The whole point of WiMax was for carriers not to need as massive a fiber build out. It appears to have arrived too late for those kind of ambitions because telco’s and cable operators are already in the middle of the massive fiber build out that will be needed for next generation, high bandwidth applications. Time Warner had to upgrade 60% of the head ends and cabling around here before they could gauruntee the QOS they needed to meet Sprint’s minimum requirements. This cost them tens of millions of dollars. The thing WiMax has on fiber is cost. Imagine how much it cost time warner to wire up all of those houses, keep the coax maintained, service calls because of cable problems, etc… trust me its alot. By beginning with a high bandwidth wireless architecture you can provide the same services at a fraction of the costs. I can’t even quantify how much it costs to build and maintain a cable network, but I know a guy that can and the answer is tens of millions per year. What WiMax allows us to do is directly compete for the same market with a much smaller initial investment. My plan is incomplete because I have spent all of my time on the viatalk project but here is how things can work.

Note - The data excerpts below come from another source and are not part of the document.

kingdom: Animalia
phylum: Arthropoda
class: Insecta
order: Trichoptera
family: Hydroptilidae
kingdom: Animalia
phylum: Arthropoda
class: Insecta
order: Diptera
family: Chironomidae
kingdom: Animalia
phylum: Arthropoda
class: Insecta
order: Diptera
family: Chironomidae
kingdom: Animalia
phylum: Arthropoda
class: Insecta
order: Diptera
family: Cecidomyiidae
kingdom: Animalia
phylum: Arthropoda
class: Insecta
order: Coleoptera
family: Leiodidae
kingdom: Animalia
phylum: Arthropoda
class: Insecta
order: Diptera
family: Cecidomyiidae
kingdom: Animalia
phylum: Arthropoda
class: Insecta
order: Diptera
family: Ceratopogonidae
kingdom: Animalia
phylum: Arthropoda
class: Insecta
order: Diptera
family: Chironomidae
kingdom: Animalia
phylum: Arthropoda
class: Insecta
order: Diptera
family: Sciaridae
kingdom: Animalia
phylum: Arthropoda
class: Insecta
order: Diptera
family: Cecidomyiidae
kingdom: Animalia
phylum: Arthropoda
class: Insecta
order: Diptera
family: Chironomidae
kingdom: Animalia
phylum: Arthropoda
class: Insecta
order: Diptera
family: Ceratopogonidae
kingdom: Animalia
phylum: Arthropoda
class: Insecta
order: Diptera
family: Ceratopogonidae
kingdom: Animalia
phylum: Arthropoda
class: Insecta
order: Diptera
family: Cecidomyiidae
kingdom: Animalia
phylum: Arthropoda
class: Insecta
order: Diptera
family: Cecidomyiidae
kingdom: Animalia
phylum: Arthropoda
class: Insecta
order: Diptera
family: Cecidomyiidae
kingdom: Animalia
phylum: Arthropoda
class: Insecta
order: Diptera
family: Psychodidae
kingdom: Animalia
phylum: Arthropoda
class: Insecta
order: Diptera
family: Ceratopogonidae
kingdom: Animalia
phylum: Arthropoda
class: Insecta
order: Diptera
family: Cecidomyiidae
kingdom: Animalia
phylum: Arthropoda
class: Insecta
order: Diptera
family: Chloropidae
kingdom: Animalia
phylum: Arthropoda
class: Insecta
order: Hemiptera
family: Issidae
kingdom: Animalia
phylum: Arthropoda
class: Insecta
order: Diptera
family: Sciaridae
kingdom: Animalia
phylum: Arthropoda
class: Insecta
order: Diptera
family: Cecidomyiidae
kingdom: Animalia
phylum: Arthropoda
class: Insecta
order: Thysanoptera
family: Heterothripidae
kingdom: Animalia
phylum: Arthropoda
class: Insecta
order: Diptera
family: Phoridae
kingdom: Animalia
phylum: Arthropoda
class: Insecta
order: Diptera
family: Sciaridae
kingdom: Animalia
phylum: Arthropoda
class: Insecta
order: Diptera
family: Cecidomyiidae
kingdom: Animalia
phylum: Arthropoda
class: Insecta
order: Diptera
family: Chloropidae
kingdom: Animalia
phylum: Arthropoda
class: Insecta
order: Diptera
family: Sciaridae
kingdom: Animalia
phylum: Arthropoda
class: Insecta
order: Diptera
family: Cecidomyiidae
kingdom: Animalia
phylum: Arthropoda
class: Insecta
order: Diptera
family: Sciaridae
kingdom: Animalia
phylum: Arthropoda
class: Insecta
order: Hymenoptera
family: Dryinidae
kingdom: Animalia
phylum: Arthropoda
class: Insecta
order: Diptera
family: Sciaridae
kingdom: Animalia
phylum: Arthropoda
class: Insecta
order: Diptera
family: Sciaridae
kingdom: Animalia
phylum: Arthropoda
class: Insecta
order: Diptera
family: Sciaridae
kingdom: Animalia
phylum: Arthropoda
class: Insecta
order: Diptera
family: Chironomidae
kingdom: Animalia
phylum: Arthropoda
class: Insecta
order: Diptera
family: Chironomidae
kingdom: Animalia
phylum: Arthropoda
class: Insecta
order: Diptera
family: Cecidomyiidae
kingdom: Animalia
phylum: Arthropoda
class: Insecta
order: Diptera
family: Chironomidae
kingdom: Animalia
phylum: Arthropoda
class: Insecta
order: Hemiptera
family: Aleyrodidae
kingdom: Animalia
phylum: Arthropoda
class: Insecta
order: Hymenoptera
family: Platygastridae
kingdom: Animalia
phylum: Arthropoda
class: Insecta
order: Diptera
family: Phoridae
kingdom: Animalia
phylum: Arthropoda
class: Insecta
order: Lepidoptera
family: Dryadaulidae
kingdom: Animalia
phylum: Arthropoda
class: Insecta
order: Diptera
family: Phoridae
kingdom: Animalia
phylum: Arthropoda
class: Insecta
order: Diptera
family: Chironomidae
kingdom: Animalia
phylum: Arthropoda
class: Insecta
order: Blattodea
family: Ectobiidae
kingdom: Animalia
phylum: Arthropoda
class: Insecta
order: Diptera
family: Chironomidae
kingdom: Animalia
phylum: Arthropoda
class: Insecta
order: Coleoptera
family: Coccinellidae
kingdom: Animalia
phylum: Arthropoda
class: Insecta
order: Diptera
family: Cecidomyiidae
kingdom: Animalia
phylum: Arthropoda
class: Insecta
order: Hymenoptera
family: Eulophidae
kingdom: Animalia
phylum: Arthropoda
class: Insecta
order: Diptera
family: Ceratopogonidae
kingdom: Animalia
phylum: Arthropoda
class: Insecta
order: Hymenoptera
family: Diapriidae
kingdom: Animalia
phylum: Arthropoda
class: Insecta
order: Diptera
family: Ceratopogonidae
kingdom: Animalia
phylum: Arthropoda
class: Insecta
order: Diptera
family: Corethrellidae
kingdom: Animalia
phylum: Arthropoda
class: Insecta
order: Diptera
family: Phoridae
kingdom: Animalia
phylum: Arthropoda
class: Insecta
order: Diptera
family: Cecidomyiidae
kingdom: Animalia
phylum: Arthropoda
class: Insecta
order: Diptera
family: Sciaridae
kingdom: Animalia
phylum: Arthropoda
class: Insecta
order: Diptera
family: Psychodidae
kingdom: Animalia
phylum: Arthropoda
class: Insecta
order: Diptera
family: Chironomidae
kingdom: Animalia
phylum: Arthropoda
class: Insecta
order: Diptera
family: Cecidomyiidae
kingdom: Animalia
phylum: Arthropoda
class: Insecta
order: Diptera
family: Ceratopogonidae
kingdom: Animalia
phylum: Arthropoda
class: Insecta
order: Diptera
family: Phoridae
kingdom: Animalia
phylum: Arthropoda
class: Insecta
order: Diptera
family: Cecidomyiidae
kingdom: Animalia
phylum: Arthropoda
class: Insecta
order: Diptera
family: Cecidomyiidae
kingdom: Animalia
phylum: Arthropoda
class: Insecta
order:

Data -this is easy WiMax CPE works in a similar manner to cable modems, the spec was built on the DOCSIS spec which is basically MAC authentication with provisions for encryption, and different levels of service provisioning (one guy can get 1 MB down, and another 3MB for instance)
Voice -also relatively easy, we can simply stick a pap2 on one of the ethernet ports and QOS sip traffic to the highest priority, then we set the accounts up as we normally do
IPTV -this is a little newer, there exists (1)CPE, designed (2)for this. To get the content, you set up a reseller account with the national programming service, get a C band satellite (these toss you mpeg2 video) NPS is something like 10 cents per channel per customer, and it goes down the more customers you get. That is exactly what cable companies do which is why if you drive pas a headend you see a bunch off satellites pointed to different transponders.
New Services – What will really set a provider apart is new services that don’t yet exist.